Bold entities mean the best results.

Here “a” means that the results obtained by EDE are set to zero on the function f 8 when the results are less than 1e − 308. This is the reason that the coefficient −418.98288727243369 with low precision in function f 8 may result in the negative results. As a matter of fact, the results should be zero.

From Table 4, it is clear that EDE is better than or at least even with ABC on nineteen functions, but ABC only works better than EDE on two functions. EDE is better than or equal to MABC on eighteen functions. MABC also only surpasses EDE on three functions. In addition, the accuracy of solution obtained by EDE is far better than that obtained by ABC on many benchmark functions such as f 01, f 02, f 08, f 14, f 15, and f 19. Meanwhile, the accuracy of solution obtained by EDE is far better than that obtained by MABC on some test functions including f 01, f 02, and f 14. In summary, EDE is superior to both ABC and MABC.

5. Conclusion

In order to achieve a better compromise between the exploration ability and the exploitation ability of DE, in this work, an enhanced differential evolution algorithm, called EDE, is presented. In EDE, first, an initialization technique, opposition-based learning initialization, is employed. Next, inspired by JADE [15], a mutation strategy DE/pbest/1/bin is introduced in EDE. At the same time, a new mutation strategy DE/current/bin/1 is also introduced. That is, there are multiple mutation strategies composed of the two mutation strategies in EDE to better balance the exploration and the exploitation of DE. When performing the EDE algorithm, one of the two mutation strategies is chosen randomly with a linear time-varying scheme. Last, a perturbation scheme for the best individual is presented in order to get out of local minima, where the perturbation scheme is also composed of two solution search equations. Specifically, the best individual is perturbed dimension by dimension in two modes. All these modifications make up the proposed algorithm EDE.
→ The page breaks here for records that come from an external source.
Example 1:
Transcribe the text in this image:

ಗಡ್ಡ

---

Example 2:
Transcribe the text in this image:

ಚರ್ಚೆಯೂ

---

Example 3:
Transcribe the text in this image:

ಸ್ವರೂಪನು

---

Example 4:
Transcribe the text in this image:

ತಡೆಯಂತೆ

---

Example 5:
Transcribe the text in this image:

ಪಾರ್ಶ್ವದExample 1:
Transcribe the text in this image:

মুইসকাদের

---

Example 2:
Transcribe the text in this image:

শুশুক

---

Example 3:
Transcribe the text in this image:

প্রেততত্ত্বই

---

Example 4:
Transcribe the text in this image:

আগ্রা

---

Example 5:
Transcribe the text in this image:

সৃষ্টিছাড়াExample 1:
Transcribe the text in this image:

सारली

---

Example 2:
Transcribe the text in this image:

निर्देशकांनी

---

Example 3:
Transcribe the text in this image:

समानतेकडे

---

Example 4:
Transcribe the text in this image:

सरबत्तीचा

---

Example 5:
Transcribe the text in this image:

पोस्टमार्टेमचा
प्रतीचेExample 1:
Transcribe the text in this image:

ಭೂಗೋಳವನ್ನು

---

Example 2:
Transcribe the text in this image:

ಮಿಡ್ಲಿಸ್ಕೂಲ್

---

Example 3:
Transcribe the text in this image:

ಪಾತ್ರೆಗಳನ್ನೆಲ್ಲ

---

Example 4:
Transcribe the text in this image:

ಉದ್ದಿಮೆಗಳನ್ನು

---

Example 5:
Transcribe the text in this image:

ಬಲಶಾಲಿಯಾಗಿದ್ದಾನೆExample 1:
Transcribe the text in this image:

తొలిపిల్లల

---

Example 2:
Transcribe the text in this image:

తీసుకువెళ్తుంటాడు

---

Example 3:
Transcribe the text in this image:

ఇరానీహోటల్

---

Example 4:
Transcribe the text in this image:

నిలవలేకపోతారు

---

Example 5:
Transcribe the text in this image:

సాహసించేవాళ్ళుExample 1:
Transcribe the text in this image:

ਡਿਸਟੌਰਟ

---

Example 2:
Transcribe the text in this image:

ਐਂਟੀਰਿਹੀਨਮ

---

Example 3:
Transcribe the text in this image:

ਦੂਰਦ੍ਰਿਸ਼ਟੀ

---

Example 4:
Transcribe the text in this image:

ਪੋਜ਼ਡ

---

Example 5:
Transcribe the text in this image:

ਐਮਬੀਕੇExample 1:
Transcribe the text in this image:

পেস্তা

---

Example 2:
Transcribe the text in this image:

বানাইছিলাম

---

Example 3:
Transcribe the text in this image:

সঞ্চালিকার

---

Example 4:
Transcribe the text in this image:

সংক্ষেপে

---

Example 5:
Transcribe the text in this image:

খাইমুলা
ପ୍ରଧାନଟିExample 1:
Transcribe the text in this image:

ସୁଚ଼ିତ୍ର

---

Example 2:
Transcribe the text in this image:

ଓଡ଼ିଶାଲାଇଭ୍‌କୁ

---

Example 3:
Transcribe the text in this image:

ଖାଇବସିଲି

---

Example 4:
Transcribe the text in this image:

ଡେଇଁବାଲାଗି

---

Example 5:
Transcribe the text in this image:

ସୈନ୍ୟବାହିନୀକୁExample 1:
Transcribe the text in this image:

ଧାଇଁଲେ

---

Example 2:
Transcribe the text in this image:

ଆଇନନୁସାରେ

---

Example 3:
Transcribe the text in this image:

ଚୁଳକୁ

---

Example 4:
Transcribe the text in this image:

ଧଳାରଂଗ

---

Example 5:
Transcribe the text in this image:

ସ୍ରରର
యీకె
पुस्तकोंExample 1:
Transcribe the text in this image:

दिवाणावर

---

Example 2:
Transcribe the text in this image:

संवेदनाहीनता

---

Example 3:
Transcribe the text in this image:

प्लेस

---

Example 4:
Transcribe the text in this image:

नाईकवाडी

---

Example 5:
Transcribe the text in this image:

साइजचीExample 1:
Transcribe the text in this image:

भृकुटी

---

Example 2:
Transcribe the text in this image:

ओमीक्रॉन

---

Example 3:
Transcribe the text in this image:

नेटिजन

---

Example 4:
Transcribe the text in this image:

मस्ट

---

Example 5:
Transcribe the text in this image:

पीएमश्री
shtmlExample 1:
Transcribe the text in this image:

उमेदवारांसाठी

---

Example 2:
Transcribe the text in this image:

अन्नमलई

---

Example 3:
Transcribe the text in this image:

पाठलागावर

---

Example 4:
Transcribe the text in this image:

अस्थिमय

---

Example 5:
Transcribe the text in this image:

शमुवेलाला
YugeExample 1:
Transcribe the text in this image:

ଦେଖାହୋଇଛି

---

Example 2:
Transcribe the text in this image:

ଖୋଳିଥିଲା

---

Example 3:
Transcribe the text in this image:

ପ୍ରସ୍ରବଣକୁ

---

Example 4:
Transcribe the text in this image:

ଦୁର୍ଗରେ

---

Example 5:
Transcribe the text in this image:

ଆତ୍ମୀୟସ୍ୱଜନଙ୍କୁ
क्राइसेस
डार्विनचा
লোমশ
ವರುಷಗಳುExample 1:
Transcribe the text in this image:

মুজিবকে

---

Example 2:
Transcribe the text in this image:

To testify the convergence performance of EDE, twenty-five benchmark functions with different characteristics from literatures are employed. The first experimental results demonstrate that EDE significantly enhances the performance of standard DE in terms of the best, worst, median, mean, and standard deviation (Std.) values of final solutions in most cases. Moreover, other two comparisons also show that EDE performs significantly better than or at least highly competitive with other five well-known algorithms, that is, JADE, SaDE, SaJADE, ABC, and MABC, on the majority of the corresponding benchmark functions. Therefore, it can be concluded that EDE is an efficient method and it may be a good alternative for solving complex numerical optimization problems.

Last but not least, it is desirable to further apply the EDE algorithm to deal with other optimization problems such as the training of neural networks, system parameter identification, and data clustering.